(Some items)
• • • • •

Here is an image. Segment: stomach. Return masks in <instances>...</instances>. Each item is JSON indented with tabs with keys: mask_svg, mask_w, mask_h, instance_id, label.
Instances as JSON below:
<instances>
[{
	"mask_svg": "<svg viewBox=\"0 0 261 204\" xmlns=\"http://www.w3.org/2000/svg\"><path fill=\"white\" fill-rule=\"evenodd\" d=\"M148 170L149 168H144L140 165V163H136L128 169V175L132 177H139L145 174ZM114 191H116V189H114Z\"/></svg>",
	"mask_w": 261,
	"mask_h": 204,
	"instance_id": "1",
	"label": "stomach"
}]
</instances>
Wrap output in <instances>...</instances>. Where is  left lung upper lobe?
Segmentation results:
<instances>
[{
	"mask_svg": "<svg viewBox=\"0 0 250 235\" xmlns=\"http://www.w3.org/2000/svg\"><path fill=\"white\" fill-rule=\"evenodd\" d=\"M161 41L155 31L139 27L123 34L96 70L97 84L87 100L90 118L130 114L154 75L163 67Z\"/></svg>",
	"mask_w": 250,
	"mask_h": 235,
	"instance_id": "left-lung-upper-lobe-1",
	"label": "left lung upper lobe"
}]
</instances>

• • • • •

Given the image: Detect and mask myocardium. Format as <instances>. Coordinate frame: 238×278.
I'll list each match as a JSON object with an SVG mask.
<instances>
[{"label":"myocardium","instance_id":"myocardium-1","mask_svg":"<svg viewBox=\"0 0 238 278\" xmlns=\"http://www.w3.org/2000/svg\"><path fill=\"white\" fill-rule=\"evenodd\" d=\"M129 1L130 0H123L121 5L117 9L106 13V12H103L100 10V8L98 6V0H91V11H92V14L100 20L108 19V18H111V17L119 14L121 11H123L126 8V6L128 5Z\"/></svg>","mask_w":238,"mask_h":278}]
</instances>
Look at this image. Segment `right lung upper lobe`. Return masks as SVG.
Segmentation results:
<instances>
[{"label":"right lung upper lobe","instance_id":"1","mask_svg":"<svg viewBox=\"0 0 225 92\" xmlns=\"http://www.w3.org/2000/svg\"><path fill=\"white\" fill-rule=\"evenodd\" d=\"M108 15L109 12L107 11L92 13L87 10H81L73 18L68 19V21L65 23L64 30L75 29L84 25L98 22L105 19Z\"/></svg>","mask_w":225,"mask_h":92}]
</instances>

• • • • •

Problem to work on: Return each line of the items above that contains the word "image", copying every such line unchanged.

Problem solution:
Here is an image. Segment: stomach. Return masks in <instances>...</instances>. Each item is JSON indented with tabs with keys: mask_svg, mask_w, mask_h, instance_id, label.
Given the image: Detect and mask myocardium. Format as <instances>. Coordinate frame: 238×278.
Look at this image. Segment `right lung upper lobe`. Return masks as SVG.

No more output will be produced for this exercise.